- Kogsablogo attack: Part of Islamist insurgency in Burkina Faso
| Date | July 7, 2023 |
| Location | Kogsablogo, Namentenga Province, Burkina Faso |
| Result | JNIM victory |

Belligerents
- Burkina Faso Volunteers for the Defense of the Homeland;: Jama'at Nusrat al-Islam wal Muslimin

Casualties and losses
- 15-16 killed: "Some" killed (per Burkina Faso)

= Kogsablogo attack =

2023 attack in Burkina Faso

On July 7, 2023, sixteen members of the Volunteers for the Defense of the Homeland (VDP) were killed in a battle with Jama'at Nusrat al-Islam wal-Muslimin (JNIM) at the village of Kogsablogo, near Boulsa, Namentenga Province, Burkina Faso.

== Background ==
Violence by jihadist groups increased exponentially since the September 2022 Burkina Faso coup d'état that overthrew putschist Paul-Henri Sandaogo Damiba, who came to power in a coup that January. Much of the violence was caused by the al-Qaeda-aligned Jama'at Nusrat al-Islam wal-Muslimin and its affiliates in Burkina Faso and the Islamic State – Sahel Province, which have besieged towns and launched deadly attacks on Burkinabe soldiers and pro-government militiamen.

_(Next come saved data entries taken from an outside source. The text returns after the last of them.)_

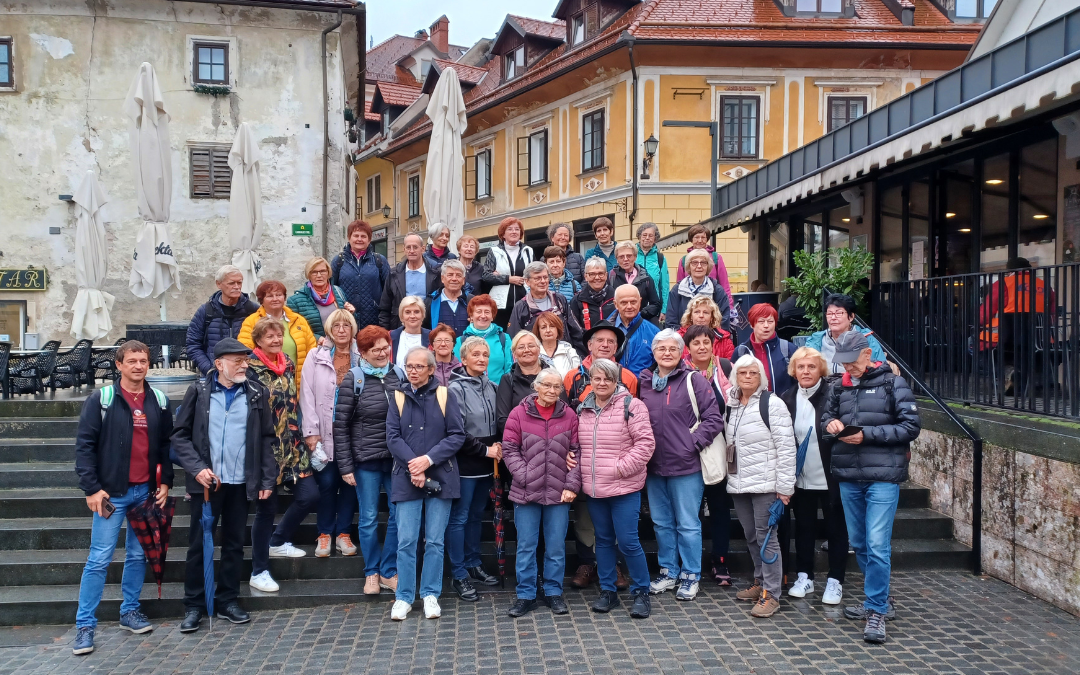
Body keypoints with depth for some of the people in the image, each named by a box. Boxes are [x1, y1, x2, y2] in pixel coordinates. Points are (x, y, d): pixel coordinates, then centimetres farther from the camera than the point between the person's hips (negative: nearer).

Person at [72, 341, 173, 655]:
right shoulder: (101, 399, -5)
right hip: (111, 492, -4)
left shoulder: (159, 401, 7)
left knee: (138, 555, 12)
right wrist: (92, 488, -11)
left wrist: (165, 482, 5)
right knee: (99, 559, -2)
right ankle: (85, 624, 9)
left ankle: (130, 611, 26)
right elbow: (84, 445, -6)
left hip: (146, 491, 4)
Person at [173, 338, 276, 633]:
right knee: (199, 543, 5)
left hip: (241, 483, 2)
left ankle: (227, 600, 24)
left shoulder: (257, 393, 1)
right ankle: (194, 605, 17)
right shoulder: (199, 392, -2)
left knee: (234, 543, 11)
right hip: (206, 481, -1)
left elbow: (267, 439, 3)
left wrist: (268, 479, -1)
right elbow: (180, 434, 0)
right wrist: (196, 468, -12)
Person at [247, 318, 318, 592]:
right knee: (267, 507, 2)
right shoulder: (250, 367, -12)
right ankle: (259, 571, 18)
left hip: (291, 445, 6)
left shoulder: (288, 365, 9)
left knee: (309, 495, 2)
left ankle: (277, 542, 27)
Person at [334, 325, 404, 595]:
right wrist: (345, 466, -8)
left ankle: (388, 572, 19)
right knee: (369, 518, 6)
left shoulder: (399, 374, 5)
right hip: (366, 460, -3)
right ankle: (371, 573, 23)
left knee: (400, 514, 3)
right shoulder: (353, 379, -4)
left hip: (397, 458, 3)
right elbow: (340, 425, -5)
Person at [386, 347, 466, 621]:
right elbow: (393, 437, -2)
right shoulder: (398, 397, 7)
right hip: (406, 479, 1)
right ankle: (404, 597, 12)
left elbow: (457, 435, -4)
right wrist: (413, 466, -14)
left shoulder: (445, 396, 2)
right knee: (406, 541, 1)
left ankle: (431, 595, 16)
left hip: (440, 477, -1)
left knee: (435, 541, 4)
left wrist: (428, 459, -14)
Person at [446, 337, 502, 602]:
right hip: (464, 464, -7)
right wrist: (486, 450, -13)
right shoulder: (456, 388, -11)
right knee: (459, 518, 1)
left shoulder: (490, 387, 8)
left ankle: (473, 566, 28)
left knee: (476, 515, 16)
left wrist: (497, 446, -1)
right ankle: (458, 576, 9)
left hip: (485, 464, 7)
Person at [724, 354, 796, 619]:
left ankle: (771, 595, 3)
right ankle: (760, 583, 30)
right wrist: (729, 476, 13)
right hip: (738, 484, 7)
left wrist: (784, 487, -15)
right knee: (751, 536, 15)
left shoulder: (772, 404, -10)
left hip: (764, 484, -7)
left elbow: (786, 448, -13)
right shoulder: (731, 405, 11)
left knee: (766, 537, -4)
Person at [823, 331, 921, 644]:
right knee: (859, 543, 14)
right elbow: (826, 414, 21)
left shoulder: (892, 383, -4)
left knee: (877, 545, -11)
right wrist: (831, 423, -3)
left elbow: (911, 427, -8)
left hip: (883, 477, -6)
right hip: (848, 477, 6)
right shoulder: (841, 387, 11)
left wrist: (867, 434, -14)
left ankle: (877, 612, 0)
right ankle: (880, 599, 31)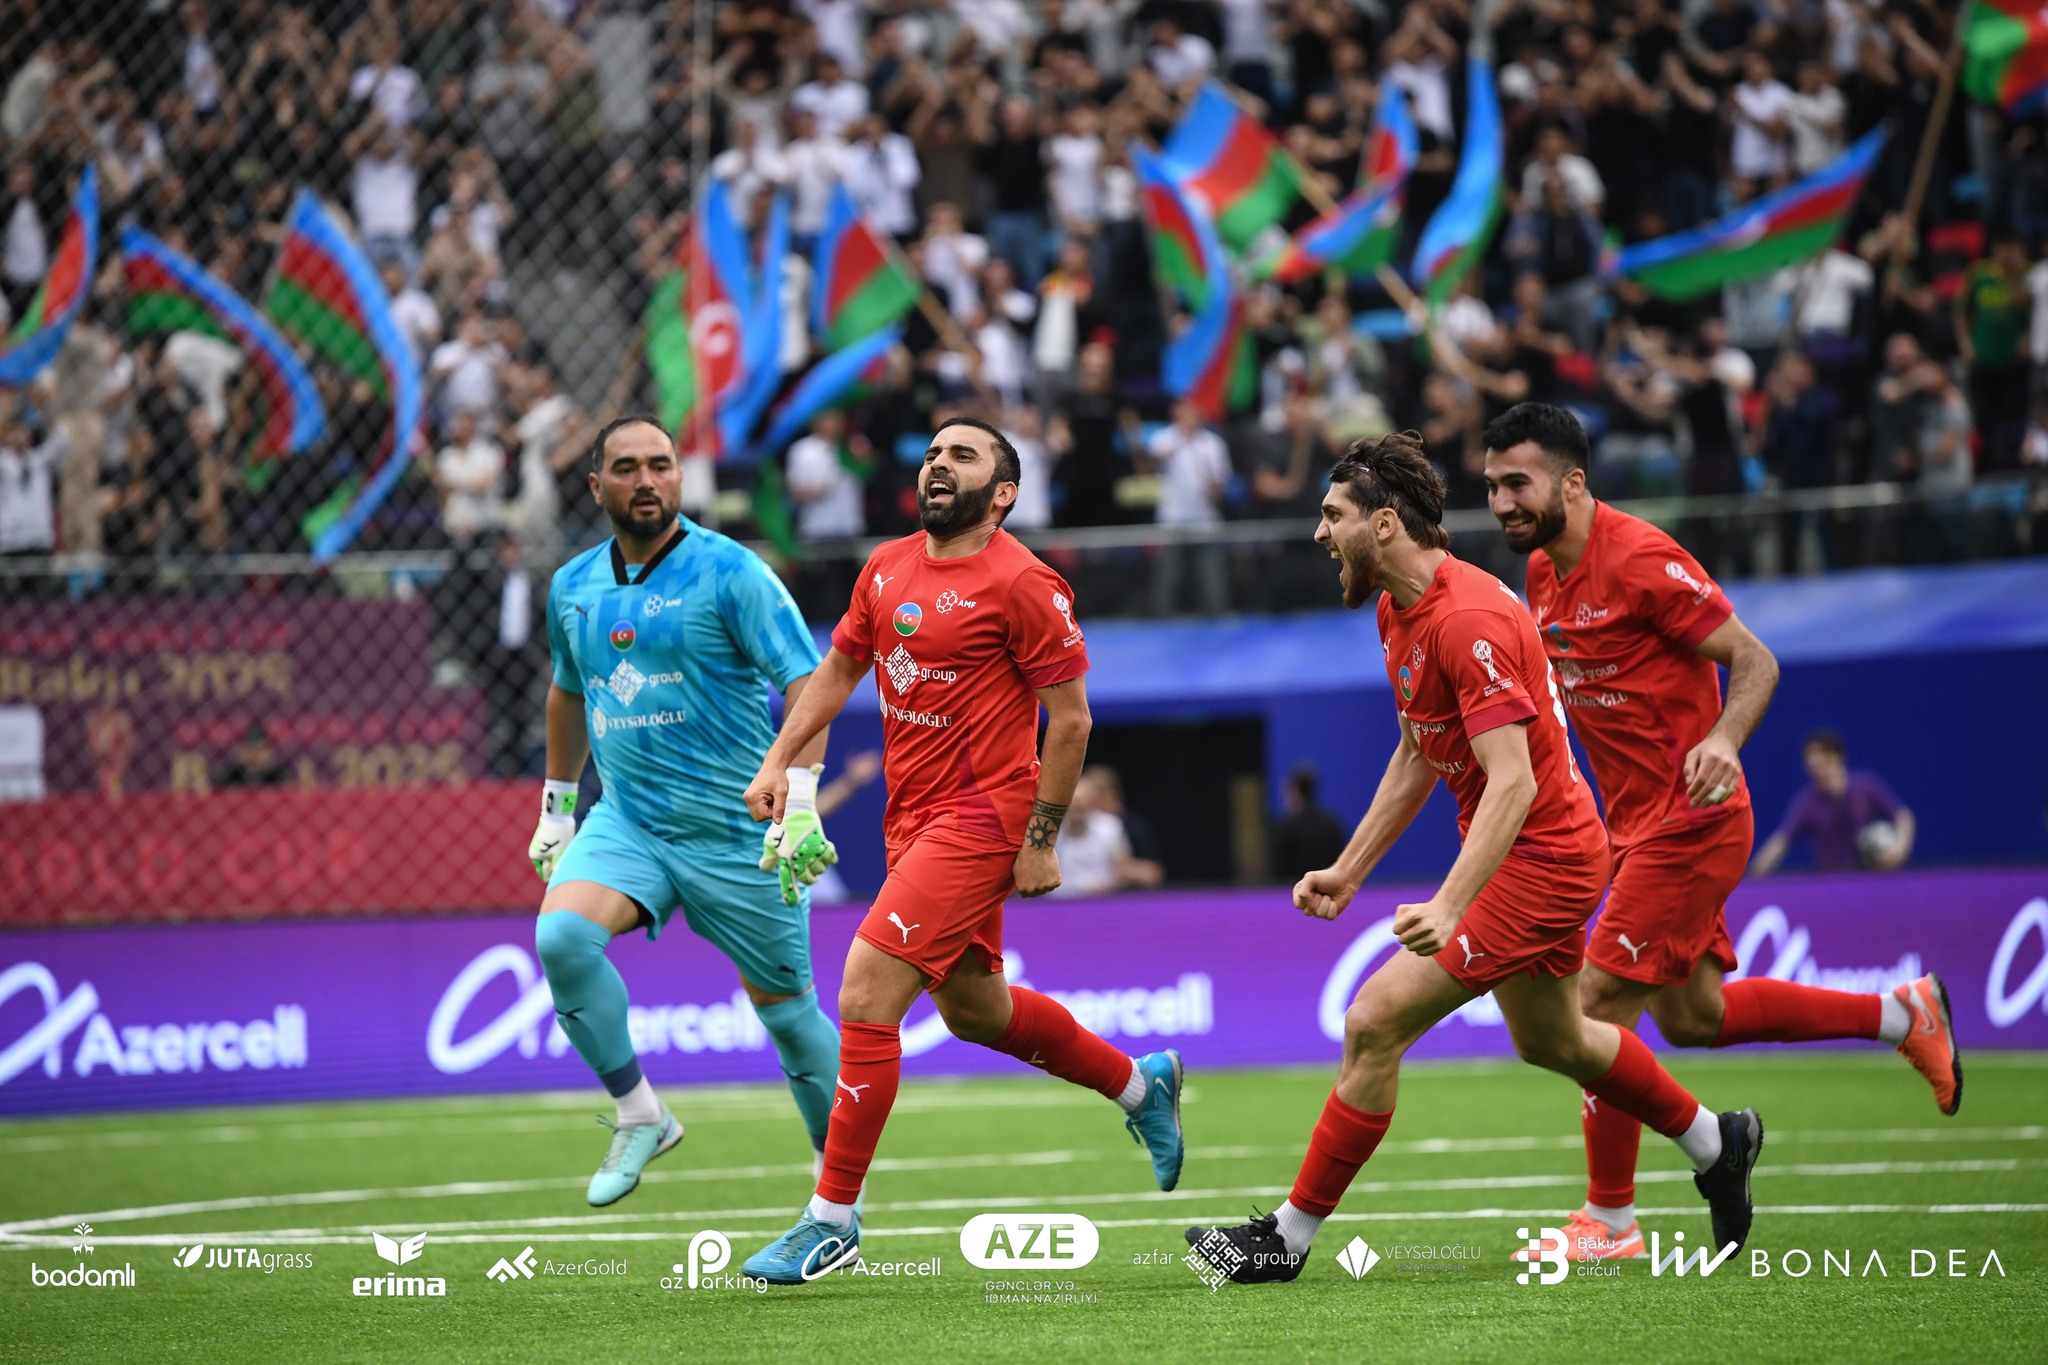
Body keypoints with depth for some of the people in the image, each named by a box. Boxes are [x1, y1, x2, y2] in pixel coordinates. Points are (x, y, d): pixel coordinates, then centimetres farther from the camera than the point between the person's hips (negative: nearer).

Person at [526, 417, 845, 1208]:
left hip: (736, 830, -4)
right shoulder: (573, 587, 8)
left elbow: (807, 683, -14)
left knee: (784, 1006, 3)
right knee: (562, 936, -24)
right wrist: (555, 804, 27)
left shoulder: (728, 573, -10)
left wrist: (800, 802, -26)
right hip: (626, 818, 4)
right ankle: (640, 1117, -9)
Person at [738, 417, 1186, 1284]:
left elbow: (1070, 716, -10)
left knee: (865, 993, -16)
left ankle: (833, 1216, -9)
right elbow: (839, 668, 21)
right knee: (973, 1009, 21)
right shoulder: (888, 568, 9)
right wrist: (779, 761, 9)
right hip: (913, 815, 9)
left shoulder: (1020, 584, -13)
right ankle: (1140, 1085, 43)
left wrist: (1040, 843, -12)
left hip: (982, 816, -9)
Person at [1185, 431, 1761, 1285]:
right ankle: (1718, 1144, 47)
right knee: (1550, 1040, 28)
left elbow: (1512, 783, -32)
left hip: (1536, 857, -10)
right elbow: (1417, 755, 18)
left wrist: (1448, 908, -40)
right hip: (1555, 855, 10)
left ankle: (1290, 1237, -5)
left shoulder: (1468, 621, -26)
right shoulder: (1400, 612, 5)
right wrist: (1350, 869, 16)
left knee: (1374, 1024, -13)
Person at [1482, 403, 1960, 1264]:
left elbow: (1756, 660, -17)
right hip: (1638, 826, 9)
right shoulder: (1542, 573, 7)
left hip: (1689, 822, -9)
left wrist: (1723, 741, -34)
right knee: (1690, 1016, 15)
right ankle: (1901, 1014, 29)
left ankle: (1610, 1223, 1)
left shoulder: (1641, 560, -19)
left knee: (1601, 1004, -10)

On June 26, a week prior to the Boulsa attack, an ambush on VDP in Noaka killed at least 33 militiamen and 50 jihadists. The Kogsablogo attack occurred on the same day as the killing of four VDP in Fo, in Houet Province.

== Attack ==
The attack took place at the village of Kogsablogo, near Boulsa, the capital of Namentenga Province. Little is known about how the attack transpired, although sixteen VDP militiamen were killed in the attack along with two civilians. The militants stormed the village and burned homes and shops. A security source within the Burkinabe government told Agence France-Presse that "some" of the attackers had been killed.

Jama'at Nusrat al-Islam wal-Muslimin did not claim the attack until July 11, and they said that 15 VDP were killed.